:: EXTRAIT ::

Son union en 1944 avec M. Jacques Guignard, alors conservateur de la Réserve du Département des Imprimés, lui apporta l'enrichissement d'une vie personnelle et professionnelle dont le champ d'activité allait s'élargir d'année en année. Chacun a présent au souvenir les nombreuses expositions qu'elle organisa ou qui lui durent une grande part de leur succès Écritures et livres à travers les âges (1948), L'Art du livre à l'Imprimerie Nationale des origines à nos jours (195I), Rabindranath Tagore (196I) et tant d'autres! Entre-temps, en 1958, elle rédigeait le chapitre de L'Imprimerie en Chine dans l'ouvrage de L. Febvre et H. J. Martin, L'Apparition du livre.
Ce furent ensuite les causeries à la Radio-télévision française, où elle présenta, avec un talent encore présent à l'esprit des auditeurs, les collections chinoises et orientales de la Bibliothèque nationale. Ces causeries furent un prélude qui annonçait déjà les cours dont elle fut chargée dès 1966, dans le cadre de l'Institut des Hautes études chinoises de l'Université de Paris, consacrés à l'étude des collections chinoises de la Bibliothèque nationale. Ces cours, encore inédits, sont une merveille de clarté et méritèrent les éloges de ceux qui eurent le privilège d'être ses élèves.
Mais il est un champ d'activité qui déborda la France et valut à Marie-Roberte Guignard une renommée mondiale : la participation aux congrès d'orientalisme où elle représenta la Bibliothèque nationale notamment à Cambridge (1954), Munich-Marburg (1957), Moscou (1960), Ann Arbor (1967), Canberra (1971).
Évoquons surtout l'œuvre qui lui fut la plus chère et où M. Julien Cain, alors Administrateur général de la Bibliothèque nationale, lui donna l'occasion de manifester ses dons d'organisatrice : c'est en effet sous sa surveillance quotidienne que fut aménagée et organisée au Cabinet des manuscrits, une nouvelle salle de lecture réservée aux orientalistes. Cette « Salle orientale » fut ouverte au public en 196I, et les savants et chercheurs purent enfin avoir à leur disposition les fichiers, usuels et matériaux de travail indispensables. C'est également sous sa surveillance constante que s'accrurent les collections et que furent publiés les catalogues des fonds éthiopien, khmer, sanscrit et surtout Pelliot-chinois de Touenhouang. Ce dernier catalogue lui tint particulièrement à coeur. Elle lui donna une préface dont l'importance et l'intérêt n'ont échappé à personne, et le présenta elle-même aux orientalistes réunis au XXVIIIe congrès international à Canberra.
Tant de mérites furent reconnus : Mme Guignard était membre du Conseil de la Société asiatique où elle siégeait à côté des autorités les plus éminentes de l'orientalisme et elle reçut de nombreuses distinctions honorifiques; elle était chevalier de la Légion d'honneur, commandeur des Palmes académiques, chevalier des Arts et Lettres et M. E. Dennery n'a pas caché qu'il souhaitait la voir prochainement élevée au grade de conservateur en chef.
Les dernières années de sa vie furent assombries par les progrès d'une maladie devant laquelle elle refusa de se laisser abattre, et malgré les souffrances provoquées par sa santé devenue chancelante, elle continua jusqu'au dernier jour de mettre les richesses de son expérience et de sa sagace érudition à la disposition de ceux qui venaient la consulter chaque jour plus nombreux. Son caractère aimable et plein de sympathie, la grâce de son accueil, les qualités de son cœur, lui ont acquis bien des amitiés et laisseront un durable regret.
Qu'il me soit permis, en terminant cette courte esquisse d'une carrière exceptionnelle dont la Bibliothèque nationale et l'Orientalisme ont également le droit d'être fiers, d'exprimer le merveilleux souvenir que nous laissera celle qui fut si longtemps notre guide, à nous ses collaborateurs qui l'avons connue et aimée, souvenir teinté d'une mélancolie que rien ne consolera.

:: BUT DE L'EXERCICE ::
Extrayez de l'hommage à Marie-Roberte Guignard, sans rien y changer, le passage qui débute aux mots « Tant de mérites » et prend fin après « conservateur en chef. ».

[Entrées enregistrées]
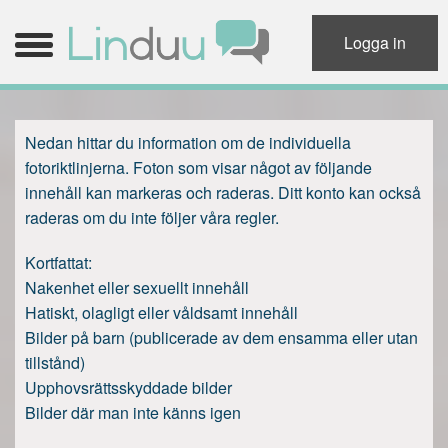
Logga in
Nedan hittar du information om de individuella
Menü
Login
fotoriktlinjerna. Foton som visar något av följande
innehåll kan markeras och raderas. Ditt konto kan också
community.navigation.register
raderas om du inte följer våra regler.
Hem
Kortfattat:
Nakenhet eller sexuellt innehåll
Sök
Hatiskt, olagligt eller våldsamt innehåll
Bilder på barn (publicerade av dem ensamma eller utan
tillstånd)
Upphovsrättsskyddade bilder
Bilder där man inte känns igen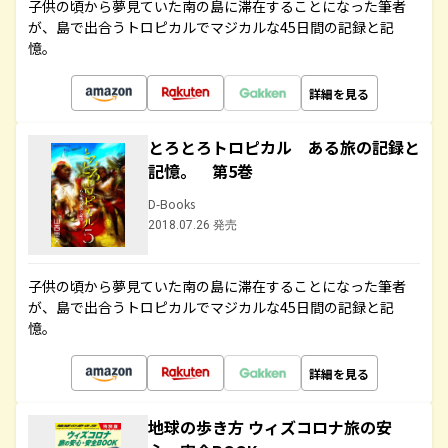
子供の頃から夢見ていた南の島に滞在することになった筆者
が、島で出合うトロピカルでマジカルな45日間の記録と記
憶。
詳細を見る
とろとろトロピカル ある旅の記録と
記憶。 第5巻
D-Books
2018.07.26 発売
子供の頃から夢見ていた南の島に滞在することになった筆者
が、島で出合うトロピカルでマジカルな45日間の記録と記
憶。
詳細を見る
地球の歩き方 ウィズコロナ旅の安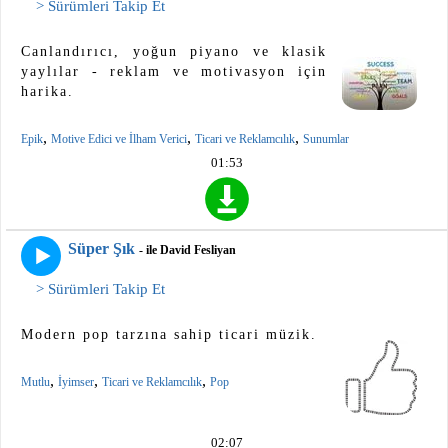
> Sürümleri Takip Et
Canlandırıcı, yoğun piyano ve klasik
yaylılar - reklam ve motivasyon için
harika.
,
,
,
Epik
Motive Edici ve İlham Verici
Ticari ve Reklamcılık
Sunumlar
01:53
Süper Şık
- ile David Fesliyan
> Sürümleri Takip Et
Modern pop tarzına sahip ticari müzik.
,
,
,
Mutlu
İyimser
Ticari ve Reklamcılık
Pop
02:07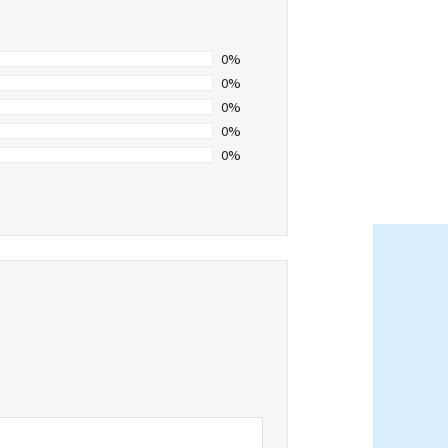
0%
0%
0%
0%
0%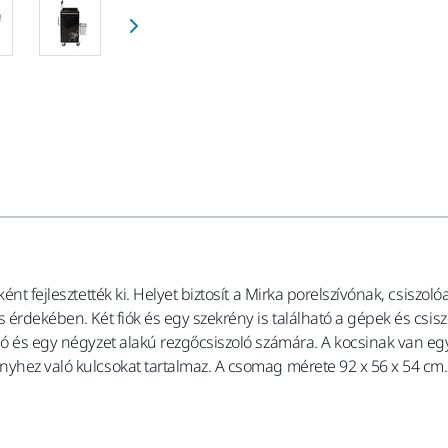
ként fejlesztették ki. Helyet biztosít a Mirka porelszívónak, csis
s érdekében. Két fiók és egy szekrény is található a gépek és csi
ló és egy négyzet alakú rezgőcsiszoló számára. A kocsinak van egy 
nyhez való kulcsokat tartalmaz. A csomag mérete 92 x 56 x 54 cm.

:: PROBLÈME RÉSOLU ::
Tant de mérites furent reconnus : Mme Guignard était membre du Conseil de la Société asiatique où elle siégeait à côté des autorités les plus éminentes de l'orientalisme et elle reçut de nombreuses distinctions honorifiques; elle était chevalier de la Légion d'honneur, commandeur des Palmes académiques, chevalier des Arts et Lettres et M. E. Dennery n'a pas caché qu'il souhaitait la voir prochainement élevée au grade de conservateur en chef.